Problem requirements >> When the data below is printed, every line must match exactly and the images must be absent.

Dataset section >>
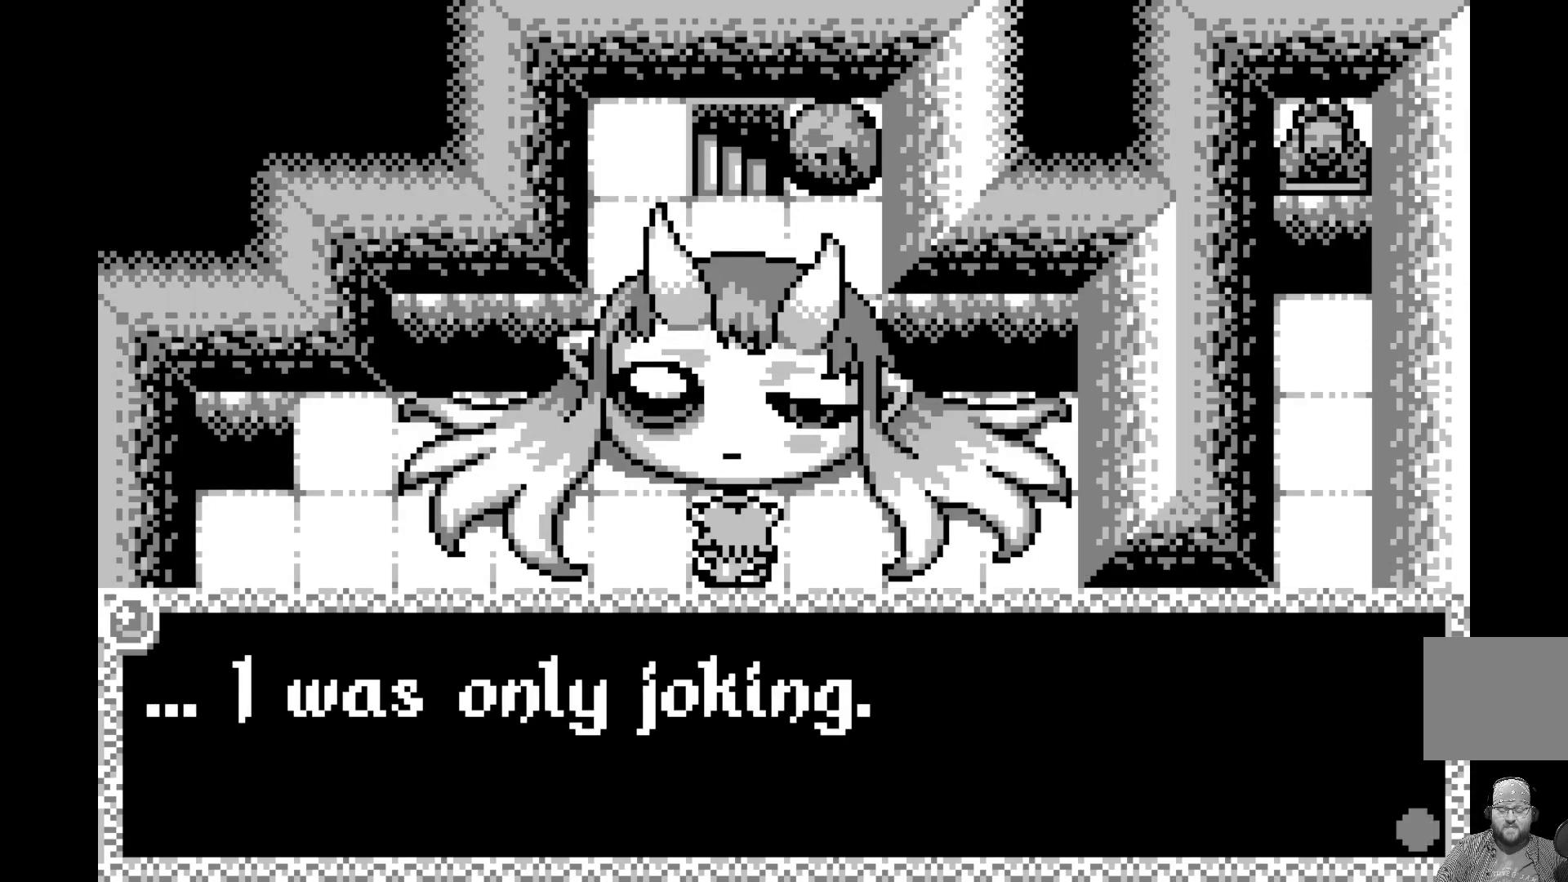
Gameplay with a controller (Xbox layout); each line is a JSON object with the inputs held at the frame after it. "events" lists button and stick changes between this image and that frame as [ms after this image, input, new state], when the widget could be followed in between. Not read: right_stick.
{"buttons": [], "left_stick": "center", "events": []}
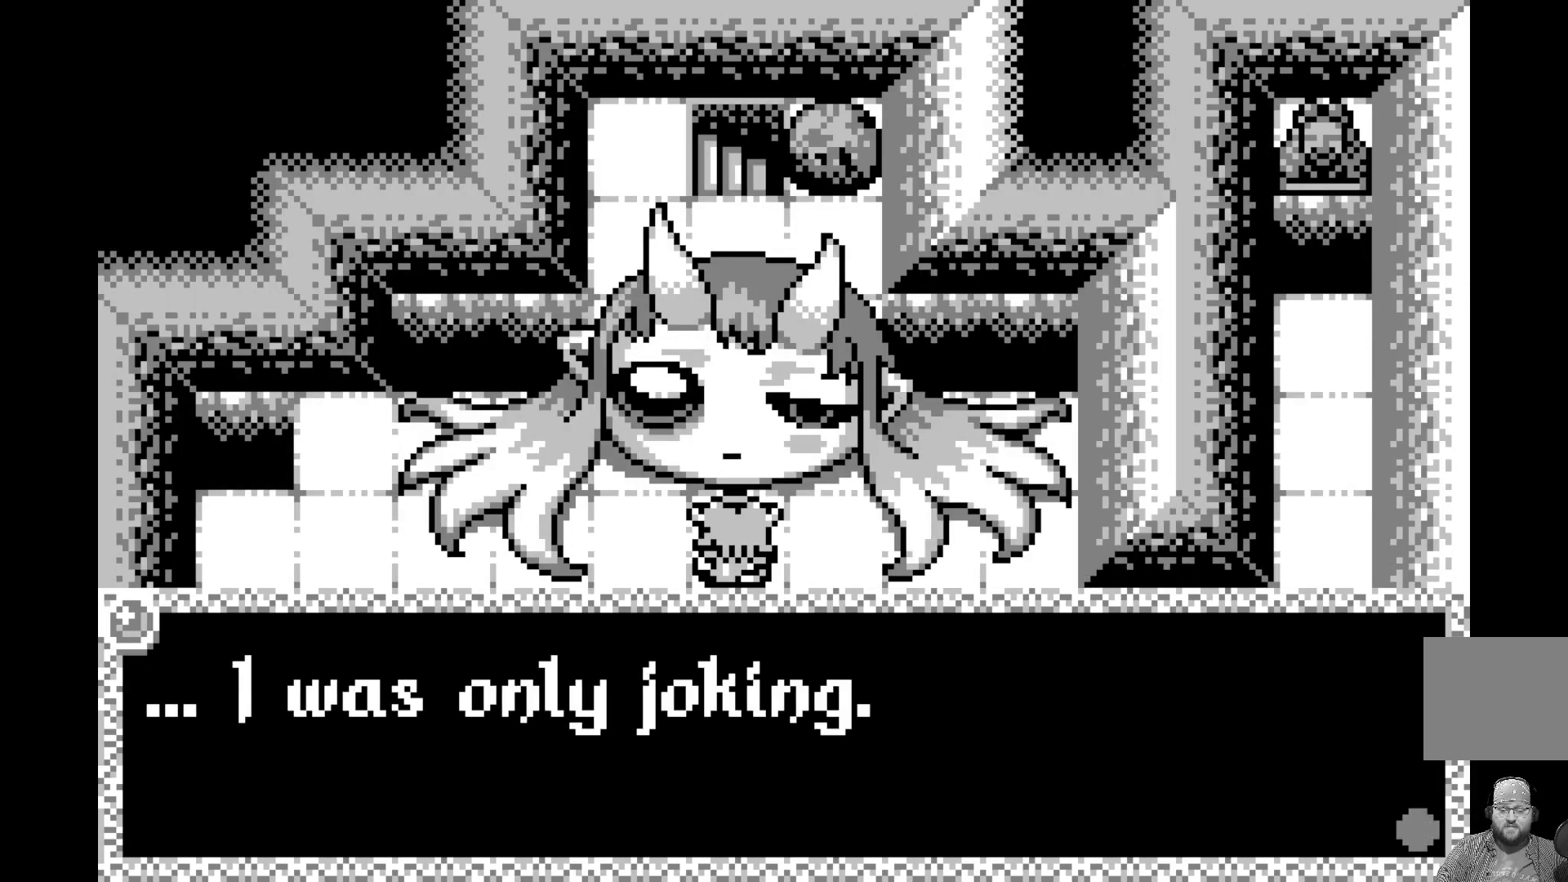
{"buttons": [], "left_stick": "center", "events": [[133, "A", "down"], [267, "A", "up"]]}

Answer area >>
Gameplay with a controller (Xbox layout); each line is a JSON object with the inputs held at the frame after it. "events" lists button and stick changes between this image and that frame as [ms after this image, input, new state], when the widget could be followed in between. Not read: right_stick.
{"buttons": [], "left_stick": "center", "events": []}
{"buttons": [], "left_stick": "center", "events": [[133, "A", "down"], [267, "A", "up"]]}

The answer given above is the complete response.